- [What to work on] Reproduce the data in its entirety, exactly as supplied.

*** Block opens ***

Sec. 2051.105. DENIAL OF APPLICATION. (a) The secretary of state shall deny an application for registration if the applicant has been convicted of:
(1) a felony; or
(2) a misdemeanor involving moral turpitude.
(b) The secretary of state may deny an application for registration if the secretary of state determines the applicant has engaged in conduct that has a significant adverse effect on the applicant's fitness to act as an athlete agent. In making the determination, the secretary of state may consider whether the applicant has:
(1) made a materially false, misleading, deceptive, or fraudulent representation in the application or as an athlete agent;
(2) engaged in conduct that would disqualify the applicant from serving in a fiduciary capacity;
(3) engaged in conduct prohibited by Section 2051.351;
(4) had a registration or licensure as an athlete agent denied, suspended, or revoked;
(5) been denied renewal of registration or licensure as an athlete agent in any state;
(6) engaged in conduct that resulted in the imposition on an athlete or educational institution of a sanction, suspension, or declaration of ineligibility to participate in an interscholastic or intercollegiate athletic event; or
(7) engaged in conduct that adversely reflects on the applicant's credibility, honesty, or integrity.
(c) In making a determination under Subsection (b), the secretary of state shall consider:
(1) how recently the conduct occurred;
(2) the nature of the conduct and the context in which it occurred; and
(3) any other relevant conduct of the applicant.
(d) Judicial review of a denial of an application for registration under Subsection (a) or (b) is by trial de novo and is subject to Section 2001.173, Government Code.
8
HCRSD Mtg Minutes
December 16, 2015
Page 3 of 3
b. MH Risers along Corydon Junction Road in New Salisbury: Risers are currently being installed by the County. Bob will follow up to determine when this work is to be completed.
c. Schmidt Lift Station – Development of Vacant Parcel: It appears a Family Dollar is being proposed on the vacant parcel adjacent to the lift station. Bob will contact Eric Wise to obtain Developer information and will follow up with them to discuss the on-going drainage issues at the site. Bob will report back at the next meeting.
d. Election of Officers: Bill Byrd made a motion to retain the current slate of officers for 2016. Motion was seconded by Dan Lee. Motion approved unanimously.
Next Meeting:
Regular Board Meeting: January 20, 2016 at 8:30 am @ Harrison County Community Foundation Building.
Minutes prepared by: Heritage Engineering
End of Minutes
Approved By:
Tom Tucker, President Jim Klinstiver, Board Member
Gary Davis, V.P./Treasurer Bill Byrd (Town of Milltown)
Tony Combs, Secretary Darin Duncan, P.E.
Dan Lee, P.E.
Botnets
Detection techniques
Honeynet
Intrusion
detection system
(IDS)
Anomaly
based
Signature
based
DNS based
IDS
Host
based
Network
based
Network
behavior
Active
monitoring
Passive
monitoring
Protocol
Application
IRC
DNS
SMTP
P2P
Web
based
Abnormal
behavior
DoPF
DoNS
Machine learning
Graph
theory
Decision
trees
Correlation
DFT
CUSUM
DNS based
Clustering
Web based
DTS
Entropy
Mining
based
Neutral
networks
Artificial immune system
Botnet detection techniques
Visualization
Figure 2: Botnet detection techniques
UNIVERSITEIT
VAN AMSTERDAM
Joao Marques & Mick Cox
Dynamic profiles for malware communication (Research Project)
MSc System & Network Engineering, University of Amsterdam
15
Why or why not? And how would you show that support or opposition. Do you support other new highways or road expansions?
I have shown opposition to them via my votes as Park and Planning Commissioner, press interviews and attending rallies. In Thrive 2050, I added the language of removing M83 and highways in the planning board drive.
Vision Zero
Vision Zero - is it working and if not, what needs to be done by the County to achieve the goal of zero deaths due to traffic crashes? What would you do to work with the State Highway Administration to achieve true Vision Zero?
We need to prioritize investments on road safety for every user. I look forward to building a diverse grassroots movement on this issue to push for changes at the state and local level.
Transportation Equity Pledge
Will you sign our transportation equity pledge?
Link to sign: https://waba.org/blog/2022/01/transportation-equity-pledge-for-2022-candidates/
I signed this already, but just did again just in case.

*** Block closes ***

- [Solved problem]
Sec. 2051.105. DENIAL OF APPLICATION. (a) The secretary of state shall deny an application for registration if the applicant has been convicted of:
(1) a felony; or
(2) a misdemeanor involving moral turpitude.
(b) The secretary of state may deny an application for registration if the secretary of state determines the applicant has engaged in conduct that has a significant adverse effect on the applicant's fitness to act as an athlete agent. In making the determination, the secretary of state may consider whether the applicant has:
(1) made a materially false, misleading, deceptive, or fraudulent representation in the application or as an athlete agent;
(2) engaged in conduct that would disqualify the applicant from serving in a fiduciary capacity;
(3) engaged in conduct prohibited by Section 2051.351;
(4) had a registration or licensure as an athlete agent denied, suspended, or revoked;
(5) been denied renewal of registration or licensure as an athlete agent in any state;
(6) engaged in conduct that resulted in the imposition on an athlete or educational institution of a sanction, suspension, or declaration of ineligibility to participate in an interscholastic or intercollegiate athletic event; or
(7) engaged in conduct that adversely reflects on the applicant's credibility, honesty, or integrity.
(c) In making a determination under Subsection (b), the secretary of state shall consider:
(1) how recently the conduct occurred;
(2) the nature of the conduct and the context in which it occurred; and
(3) any other relevant conduct of the applicant.
(d) Judicial review of a denial of an application for registration under Subsection (a) or (b) is by trial de novo and is subject to Section 2001.173, Government Code.
8
HCRSD Mtg Minutes
December 16, 2015
Page 3 of 3
b. MH Risers along Corydon Junction Road in New Salisbury: Risers are currently being installed by the County. Bob will follow up to determine when this work is to be completed.
c. Schmidt Lift Station – Development of Vacant Parcel: It appears a Family Dollar is being proposed on the vacant parcel adjacent to the lift station. Bob will contact Eric Wise to obtain Developer information and will follow up with them to discuss the on-going drainage issues at the site. Bob will report back at the next meeting.
d. Election of Officers: Bill Byrd made a motion to retain the current slate of officers for 2016. Motion was seconded by Dan Lee. Motion approved unanimously.
Next Meeting:
Regular Board Meeting: January 20, 2016 at 8:30 am @ Harrison County Community Foundation Building.
Minutes prepared by: Heritage Engineering
End of Minutes
Approved By:
Tom Tucker, President Jim Klinstiver, Board Member
Gary Davis, V.P./Treasurer Bill Byrd (Town of Milltown)
Tony Combs, Secretary Darin Duncan, P.E.
Dan Lee, P.E.
Botnets
Detection techniques
Honeynet
Intrusion
detection system
(IDS)
Anomaly
based
Signature
based
DNS based
IDS
Host
based
Network
based
Network
behavior
Active
monitoring
Passive
monitoring
Protocol
Application
IRC
DNS
SMTP
P2P
Web
based
Abnormal
behavior
DoPF
DoNS
Machine learning
Graph
theory
Decision
trees
Correlation
DFT
CUSUM
DNS based
Clustering
Web based
DTS
Entropy
Mining
based
Neutral
networks
Artificial immune system
Botnet detection techniques
Visualization
Figure 2: Botnet detection techniques
UNIVERSITEIT
VAN AMSTERDAM
Joao Marques & Mick Cox
Dynamic profiles for malware communication (Research Project)
MSc System & Network Engineering, University of Amsterdam
15
Why or why not? And how would you show that support or opposition. Do you support other new highways or road expansions?
I have shown opposition to them via my votes as Park and Planning Commissioner, press interviews and attending rallies. In Thrive 2050, I added the language of removing M83 and highways in the planning board drive.
Vision Zero
Vision Zero - is it working and if not, what needs to be done by the County to achieve the goal of zero deaths due to traffic crashes? What would you do to work with the State Highway Administration to achieve true Vision Zero?
We need to prioritize investments on road safety for every user. I look forward to building a diverse grassroots movement on this issue to push for changes at the state and local level.
Transportation Equity Pledge
Will you sign our transportation equity pledge?
Link to sign: https://waba.org/blog/2022/01/transportation-equity-pledge-for-2022-candidates/
I signed this already, but just did again just in case.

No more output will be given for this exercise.